TEXT UNDER STUDY

These women are first rate examples of a unique endeavour, made by Numa in the early fifties, that relied on the instinctive feminine concern and aggressiveness towards protecting one’s offspring as well as on the confidence that a woman can be oriented to extend it to a larger humanity. These women, however, with their sense of dedication, boldness and sacrifice could attract many women to work with the tribals under an overall supervision of Numa.

    Now the tribal stretches are besotted with NGOs, which receive aid from various national and international agencies. These NGOs have women workers too. One wonders, if the sense of dedication, sacrifice and painstaking ability that Numa’s acolytes displayed can be expected of these women workers of NGOs, particularly when social service has become a profession with attractive salary and perks.

RECORD SET
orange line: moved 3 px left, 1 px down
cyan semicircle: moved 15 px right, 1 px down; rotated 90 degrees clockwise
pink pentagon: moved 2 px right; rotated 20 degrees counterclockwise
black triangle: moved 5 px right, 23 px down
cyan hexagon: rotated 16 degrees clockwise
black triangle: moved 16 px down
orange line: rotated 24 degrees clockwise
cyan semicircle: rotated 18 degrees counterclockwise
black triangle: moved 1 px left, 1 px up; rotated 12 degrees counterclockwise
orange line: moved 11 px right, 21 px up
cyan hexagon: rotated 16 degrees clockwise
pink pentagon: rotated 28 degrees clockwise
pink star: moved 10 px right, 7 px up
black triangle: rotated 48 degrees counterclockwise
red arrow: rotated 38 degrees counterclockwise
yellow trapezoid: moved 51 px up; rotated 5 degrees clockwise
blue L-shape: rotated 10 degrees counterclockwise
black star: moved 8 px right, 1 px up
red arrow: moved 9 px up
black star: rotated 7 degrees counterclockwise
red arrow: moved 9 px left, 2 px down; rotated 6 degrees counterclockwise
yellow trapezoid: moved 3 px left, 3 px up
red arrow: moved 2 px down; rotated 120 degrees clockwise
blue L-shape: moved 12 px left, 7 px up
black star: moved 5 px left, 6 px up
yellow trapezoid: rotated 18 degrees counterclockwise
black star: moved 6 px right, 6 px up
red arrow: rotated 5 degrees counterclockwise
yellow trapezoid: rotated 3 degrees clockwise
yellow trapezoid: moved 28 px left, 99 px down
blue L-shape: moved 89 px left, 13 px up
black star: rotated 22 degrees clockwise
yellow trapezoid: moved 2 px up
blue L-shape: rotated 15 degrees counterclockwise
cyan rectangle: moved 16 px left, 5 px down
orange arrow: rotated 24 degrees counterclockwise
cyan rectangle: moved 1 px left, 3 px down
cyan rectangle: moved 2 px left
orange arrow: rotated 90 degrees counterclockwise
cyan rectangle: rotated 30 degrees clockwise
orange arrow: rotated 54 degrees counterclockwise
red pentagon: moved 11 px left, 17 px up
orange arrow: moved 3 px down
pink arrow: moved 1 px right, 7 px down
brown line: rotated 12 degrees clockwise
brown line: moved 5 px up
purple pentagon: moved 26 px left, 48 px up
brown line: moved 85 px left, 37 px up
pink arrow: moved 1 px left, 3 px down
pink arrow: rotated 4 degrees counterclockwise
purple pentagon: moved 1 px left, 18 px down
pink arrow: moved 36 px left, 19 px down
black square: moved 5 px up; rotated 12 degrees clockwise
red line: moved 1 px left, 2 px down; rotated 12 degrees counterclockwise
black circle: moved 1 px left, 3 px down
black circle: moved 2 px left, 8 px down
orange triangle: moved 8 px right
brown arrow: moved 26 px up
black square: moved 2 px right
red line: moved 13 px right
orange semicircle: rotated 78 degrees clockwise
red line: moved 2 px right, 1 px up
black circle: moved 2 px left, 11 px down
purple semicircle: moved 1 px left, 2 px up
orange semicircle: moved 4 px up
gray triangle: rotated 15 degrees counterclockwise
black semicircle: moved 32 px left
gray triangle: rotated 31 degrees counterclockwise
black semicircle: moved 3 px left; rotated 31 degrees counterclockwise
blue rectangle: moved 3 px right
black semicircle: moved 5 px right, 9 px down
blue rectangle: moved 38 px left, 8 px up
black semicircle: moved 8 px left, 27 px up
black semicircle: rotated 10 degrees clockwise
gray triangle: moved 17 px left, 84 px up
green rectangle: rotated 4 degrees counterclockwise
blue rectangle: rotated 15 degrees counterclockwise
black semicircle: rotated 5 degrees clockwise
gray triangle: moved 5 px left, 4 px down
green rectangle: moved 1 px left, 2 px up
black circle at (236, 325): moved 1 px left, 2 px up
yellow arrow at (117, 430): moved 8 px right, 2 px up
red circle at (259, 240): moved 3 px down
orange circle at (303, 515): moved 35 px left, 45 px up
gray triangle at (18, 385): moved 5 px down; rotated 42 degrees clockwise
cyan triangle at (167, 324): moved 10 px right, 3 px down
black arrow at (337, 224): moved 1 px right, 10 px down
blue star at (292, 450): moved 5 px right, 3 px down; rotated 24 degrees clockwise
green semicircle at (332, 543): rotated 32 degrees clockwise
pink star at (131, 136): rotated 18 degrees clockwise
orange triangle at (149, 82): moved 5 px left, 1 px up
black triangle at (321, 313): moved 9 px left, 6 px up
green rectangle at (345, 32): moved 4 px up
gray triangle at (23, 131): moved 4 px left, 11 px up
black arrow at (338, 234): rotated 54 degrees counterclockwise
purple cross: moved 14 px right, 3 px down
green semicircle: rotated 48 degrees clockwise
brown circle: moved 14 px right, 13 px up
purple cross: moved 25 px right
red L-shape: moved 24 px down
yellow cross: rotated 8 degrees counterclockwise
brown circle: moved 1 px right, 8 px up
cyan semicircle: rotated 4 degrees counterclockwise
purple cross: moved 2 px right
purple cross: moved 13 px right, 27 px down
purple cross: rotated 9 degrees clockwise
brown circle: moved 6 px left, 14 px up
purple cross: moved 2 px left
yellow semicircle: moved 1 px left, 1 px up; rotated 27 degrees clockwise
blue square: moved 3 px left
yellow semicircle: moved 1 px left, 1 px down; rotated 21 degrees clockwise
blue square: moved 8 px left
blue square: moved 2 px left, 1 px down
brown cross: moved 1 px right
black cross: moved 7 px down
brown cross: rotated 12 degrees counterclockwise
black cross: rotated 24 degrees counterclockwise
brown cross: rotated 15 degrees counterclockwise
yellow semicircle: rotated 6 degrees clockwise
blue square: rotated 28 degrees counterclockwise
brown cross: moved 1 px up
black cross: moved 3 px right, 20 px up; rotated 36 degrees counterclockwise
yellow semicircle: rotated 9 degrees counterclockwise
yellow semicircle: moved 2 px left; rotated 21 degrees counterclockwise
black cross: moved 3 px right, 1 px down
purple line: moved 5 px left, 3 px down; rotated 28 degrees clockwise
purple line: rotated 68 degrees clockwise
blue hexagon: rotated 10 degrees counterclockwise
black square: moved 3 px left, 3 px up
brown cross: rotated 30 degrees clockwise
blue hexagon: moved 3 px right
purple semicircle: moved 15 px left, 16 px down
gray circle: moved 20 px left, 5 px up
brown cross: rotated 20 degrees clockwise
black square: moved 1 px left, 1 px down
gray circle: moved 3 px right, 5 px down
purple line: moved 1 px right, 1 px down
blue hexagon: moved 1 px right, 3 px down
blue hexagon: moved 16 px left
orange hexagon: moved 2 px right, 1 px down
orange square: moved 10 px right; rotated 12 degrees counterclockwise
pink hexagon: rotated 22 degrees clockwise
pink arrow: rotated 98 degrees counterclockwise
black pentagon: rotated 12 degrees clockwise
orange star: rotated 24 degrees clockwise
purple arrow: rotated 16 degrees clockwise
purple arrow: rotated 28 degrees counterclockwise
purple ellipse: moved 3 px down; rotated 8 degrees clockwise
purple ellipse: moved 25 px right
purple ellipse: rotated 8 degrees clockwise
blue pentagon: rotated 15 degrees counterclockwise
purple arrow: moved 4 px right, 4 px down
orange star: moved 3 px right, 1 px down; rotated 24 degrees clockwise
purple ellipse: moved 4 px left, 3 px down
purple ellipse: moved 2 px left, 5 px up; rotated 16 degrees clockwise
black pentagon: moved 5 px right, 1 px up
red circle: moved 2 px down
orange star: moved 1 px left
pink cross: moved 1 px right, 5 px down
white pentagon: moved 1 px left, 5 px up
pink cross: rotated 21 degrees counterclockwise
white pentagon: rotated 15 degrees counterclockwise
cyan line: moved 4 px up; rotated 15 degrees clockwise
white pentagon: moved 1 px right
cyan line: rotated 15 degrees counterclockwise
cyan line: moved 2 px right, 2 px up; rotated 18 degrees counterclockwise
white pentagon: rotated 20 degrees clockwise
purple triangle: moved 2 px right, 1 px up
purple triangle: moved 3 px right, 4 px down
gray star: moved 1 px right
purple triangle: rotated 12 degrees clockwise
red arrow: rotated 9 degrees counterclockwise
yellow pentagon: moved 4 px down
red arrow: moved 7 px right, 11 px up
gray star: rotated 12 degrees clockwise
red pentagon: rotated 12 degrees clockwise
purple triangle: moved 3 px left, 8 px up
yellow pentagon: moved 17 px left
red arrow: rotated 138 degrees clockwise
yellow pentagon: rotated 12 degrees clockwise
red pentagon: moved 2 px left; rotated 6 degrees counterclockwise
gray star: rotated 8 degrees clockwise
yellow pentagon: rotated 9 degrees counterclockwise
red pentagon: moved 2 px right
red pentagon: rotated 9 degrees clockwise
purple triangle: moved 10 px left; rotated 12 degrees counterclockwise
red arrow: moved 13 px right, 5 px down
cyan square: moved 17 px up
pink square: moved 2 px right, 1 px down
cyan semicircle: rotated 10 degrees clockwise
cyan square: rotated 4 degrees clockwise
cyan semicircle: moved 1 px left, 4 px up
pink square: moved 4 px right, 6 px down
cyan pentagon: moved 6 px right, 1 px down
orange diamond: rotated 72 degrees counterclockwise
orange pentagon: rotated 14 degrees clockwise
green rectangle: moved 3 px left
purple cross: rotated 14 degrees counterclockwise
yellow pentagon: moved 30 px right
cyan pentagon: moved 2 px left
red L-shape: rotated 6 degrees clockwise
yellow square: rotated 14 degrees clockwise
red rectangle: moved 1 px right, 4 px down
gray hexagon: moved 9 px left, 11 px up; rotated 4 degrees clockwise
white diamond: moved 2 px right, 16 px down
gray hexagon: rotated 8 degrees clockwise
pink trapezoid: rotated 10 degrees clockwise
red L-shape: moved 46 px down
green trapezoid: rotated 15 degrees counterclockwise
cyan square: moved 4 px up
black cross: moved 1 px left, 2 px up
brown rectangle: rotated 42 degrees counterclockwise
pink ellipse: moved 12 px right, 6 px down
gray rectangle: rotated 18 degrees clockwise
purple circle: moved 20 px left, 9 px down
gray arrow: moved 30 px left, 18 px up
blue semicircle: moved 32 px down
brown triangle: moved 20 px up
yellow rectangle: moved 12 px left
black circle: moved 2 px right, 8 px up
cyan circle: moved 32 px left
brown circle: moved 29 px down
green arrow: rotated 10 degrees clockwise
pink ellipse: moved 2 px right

WHAT YOU NEED TO DO
- A) Translate this sentence from the passage on Numa's women workers into Spanish: "These NGOs have women workers too."
- B) List the qualities that follow the words "sense of" in the passage on Numa's women workers. Give each one only once.
- C) Please write the next paragraph of the passage on Numa's women workers, picking up after its final sentence.

ANSWERS FOR THE EXERCISE
- A) Estas ONG también tienen trabajadoras.

- B) dedication, boldness, sacrifice, painstaking ability

- C)
    With professional social work on rise, it is not surprising that the class of Sabita Sahu, Dhobendri Mohapatra and Sitabla Tudu is fast shrinking and Numa’s experiment of invoking concern for tribals amongst the ordinary women is fast fading from people’s memory. Every one concerned with the tribals’ fate realises that this should not happen because woes of the tribals are hardly over. They are under constant threat of extinction physically as well as culturally notwithstanding provisions of law piling up with loud claims to protect their interest. With various manifestations of the concern for them, the concern women displayed with their involvement in the tribal society under the tutelage of Numa, one wishes, should have expanded over the years. May be we have to wait for another Numa to arrive to inculcate that kind of spirit that Numa had infused in Sabita Sahu, Dhobendri Mohapatra and Sitabala Tudu.

    We in this birth anniversary month of Numa salute her and all her acolytes.